--- PROVIDED TEXT ---
◆ ◆ ◆ ◆ ◆ ◆ ◆
Did the officers unlawfully arrest Zantello? No, for several reasons. First, the question in
this setting is not whether the officers had evidence of guilt beyond a reasonable doubt but whether
they had probable cause to believe that he had committed (or was about to commit) a crime. See
Lyons v. City of Xenia, 417 F.3d 565, 573 (6th Cir. 2005); see also Michigan v. DeFillippo, 443 U.S.
31, 37 (1979). The crime at issue makes it a felony to “assault[] another person with a[n] . . . iron
bar . . . or other dangerous weapon without intending to commit murder or to inflict great bodily
harm less than murder.” Mich. Comp. Laws § 750.82(1). The law thus requires “(1) an assault, (2)
with a dangerous weapon and (3) with the intent to injure or place the victim in reasonable
apprehension of an immediate battery.” People v. Avant, 597 N.W.2d 864, 869 (Mich. Ct. App.
1999).
◆ ◆ ◆ ◆ ◆ ◆ ◆
--- SUPPLIED DATA ---

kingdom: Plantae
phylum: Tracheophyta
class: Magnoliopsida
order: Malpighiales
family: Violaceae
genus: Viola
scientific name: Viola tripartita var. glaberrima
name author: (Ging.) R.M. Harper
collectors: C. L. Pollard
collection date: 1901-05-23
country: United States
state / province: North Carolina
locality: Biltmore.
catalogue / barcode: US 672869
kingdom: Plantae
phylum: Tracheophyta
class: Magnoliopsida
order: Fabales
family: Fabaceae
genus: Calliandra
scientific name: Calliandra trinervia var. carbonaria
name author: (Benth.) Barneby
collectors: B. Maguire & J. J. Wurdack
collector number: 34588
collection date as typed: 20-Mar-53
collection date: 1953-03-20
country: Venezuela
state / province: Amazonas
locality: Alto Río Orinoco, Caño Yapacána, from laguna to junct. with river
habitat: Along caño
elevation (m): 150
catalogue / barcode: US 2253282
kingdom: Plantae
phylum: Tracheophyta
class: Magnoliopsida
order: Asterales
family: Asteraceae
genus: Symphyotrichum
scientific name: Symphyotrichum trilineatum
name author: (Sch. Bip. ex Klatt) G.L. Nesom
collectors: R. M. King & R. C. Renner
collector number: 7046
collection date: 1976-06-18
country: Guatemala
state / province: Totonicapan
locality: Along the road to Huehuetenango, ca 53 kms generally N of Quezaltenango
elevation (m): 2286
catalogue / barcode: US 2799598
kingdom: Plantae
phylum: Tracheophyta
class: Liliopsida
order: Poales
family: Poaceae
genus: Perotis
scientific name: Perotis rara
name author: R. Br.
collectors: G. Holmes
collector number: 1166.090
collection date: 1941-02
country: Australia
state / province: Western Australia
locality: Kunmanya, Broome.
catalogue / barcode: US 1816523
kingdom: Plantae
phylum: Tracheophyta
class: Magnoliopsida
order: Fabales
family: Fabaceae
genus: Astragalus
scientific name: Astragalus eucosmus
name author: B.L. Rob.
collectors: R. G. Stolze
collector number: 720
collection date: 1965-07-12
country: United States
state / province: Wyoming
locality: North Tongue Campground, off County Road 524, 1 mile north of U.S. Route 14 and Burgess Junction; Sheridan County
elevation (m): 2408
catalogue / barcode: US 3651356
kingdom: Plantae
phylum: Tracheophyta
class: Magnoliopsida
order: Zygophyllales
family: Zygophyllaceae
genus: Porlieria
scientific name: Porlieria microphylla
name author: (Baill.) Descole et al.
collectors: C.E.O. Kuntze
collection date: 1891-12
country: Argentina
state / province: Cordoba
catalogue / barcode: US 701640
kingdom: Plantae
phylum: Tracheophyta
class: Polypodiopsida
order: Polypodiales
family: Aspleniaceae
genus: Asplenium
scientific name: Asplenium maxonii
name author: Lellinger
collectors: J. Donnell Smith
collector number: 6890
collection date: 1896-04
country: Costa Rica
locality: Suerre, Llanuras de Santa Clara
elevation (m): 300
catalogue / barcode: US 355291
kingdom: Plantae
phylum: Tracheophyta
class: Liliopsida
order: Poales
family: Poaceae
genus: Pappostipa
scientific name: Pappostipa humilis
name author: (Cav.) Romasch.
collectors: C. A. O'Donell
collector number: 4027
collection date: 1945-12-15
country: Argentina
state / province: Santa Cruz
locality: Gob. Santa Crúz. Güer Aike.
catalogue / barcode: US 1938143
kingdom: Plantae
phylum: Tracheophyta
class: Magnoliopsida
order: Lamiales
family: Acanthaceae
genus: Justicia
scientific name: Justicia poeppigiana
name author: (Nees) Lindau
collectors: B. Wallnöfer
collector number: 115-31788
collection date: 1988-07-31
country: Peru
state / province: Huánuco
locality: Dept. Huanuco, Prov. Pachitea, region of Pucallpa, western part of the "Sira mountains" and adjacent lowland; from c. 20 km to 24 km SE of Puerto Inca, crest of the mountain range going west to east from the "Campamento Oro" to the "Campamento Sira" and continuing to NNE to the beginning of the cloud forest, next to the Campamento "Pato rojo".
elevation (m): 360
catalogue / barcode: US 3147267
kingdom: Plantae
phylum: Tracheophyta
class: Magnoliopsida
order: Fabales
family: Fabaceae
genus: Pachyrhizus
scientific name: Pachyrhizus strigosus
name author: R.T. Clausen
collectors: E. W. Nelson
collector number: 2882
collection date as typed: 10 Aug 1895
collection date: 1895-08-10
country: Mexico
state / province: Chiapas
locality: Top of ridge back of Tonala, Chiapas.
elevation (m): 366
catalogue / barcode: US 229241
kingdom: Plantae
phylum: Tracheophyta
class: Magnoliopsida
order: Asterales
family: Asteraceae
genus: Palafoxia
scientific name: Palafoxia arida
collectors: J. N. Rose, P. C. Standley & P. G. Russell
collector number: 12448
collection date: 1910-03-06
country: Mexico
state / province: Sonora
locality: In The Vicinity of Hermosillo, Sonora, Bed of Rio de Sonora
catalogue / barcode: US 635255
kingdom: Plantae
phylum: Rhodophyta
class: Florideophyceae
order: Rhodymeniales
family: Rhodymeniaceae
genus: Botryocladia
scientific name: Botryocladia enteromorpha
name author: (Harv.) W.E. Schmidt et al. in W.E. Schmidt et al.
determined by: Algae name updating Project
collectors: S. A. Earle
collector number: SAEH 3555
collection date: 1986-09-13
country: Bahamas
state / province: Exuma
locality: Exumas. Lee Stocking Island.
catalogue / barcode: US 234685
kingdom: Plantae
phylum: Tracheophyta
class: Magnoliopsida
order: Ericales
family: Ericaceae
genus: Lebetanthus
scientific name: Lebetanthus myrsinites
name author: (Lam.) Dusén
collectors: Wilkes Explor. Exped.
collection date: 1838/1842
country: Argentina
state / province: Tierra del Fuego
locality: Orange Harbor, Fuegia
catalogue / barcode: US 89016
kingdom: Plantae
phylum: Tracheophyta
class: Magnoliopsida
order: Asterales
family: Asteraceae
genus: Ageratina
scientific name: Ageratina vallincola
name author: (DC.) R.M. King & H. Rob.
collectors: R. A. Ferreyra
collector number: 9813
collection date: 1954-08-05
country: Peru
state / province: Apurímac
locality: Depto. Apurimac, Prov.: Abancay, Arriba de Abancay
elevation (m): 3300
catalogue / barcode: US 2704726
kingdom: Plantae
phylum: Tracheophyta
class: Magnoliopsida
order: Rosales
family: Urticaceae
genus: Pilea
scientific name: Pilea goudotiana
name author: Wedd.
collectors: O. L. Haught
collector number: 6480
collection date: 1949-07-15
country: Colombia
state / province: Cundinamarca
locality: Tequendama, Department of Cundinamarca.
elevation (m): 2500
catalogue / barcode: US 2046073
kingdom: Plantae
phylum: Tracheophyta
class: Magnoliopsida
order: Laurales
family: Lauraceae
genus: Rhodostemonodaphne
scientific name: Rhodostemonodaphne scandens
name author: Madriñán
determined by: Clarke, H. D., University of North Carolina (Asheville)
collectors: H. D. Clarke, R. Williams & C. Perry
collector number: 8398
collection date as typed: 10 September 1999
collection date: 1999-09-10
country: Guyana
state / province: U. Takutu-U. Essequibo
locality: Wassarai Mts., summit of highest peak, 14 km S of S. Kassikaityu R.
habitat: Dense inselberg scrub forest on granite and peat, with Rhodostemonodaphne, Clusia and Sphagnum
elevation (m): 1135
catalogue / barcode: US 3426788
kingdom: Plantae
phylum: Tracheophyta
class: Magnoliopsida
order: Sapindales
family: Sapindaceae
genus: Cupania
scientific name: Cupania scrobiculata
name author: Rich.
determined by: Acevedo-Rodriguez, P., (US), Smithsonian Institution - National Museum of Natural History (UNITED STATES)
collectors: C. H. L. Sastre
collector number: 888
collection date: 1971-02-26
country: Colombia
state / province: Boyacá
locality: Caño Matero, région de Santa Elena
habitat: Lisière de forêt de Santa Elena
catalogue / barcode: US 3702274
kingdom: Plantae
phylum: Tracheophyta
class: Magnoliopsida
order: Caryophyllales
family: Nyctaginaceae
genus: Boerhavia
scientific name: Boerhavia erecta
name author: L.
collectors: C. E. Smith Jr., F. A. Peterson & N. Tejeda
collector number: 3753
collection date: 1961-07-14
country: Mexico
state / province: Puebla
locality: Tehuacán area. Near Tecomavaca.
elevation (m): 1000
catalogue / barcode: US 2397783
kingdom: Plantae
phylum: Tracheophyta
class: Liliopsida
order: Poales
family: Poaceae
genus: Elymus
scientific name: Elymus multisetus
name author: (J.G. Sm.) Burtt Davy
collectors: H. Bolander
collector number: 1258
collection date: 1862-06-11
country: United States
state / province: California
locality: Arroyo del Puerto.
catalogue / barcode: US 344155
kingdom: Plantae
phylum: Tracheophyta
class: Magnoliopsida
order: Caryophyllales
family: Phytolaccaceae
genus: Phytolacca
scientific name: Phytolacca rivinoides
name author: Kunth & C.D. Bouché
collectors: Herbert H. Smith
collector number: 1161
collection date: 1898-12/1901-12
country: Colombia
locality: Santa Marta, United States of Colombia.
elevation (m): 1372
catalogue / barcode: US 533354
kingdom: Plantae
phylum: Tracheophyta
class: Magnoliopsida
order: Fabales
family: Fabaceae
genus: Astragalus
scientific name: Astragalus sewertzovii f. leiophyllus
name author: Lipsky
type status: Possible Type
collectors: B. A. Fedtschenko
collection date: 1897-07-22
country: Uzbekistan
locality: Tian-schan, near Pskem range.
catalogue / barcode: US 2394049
◆ ◆ ◆ ◆ ◆ ◆ ◆
--- ACTIVITY LIST ---
a - According to the excerpt on Zantello's arrest, what three elements does the Michigan assault law require?
b - Return the stretch of the excerpt on Zantello's arrest from "31, 37 (1979)." through "an assault, (2)".
The listing isn't needed for this work.

--- RESULTS ---
a - An assault, with a dangerous weapon, and with the intent to injure or place the victim in reasonable apprehension of an immediate battery.

b -
31, 37 (1979). The crime at issue makes it a felony to “assault[] another person with a[n] . . . iron
bar . . . or other dangerous weapon without intending to commit murder or to inflict great bodily
harm less than murder.” Mich. Comp. Laws § 750.82(1). The law thus requires “(1) an assault, (2)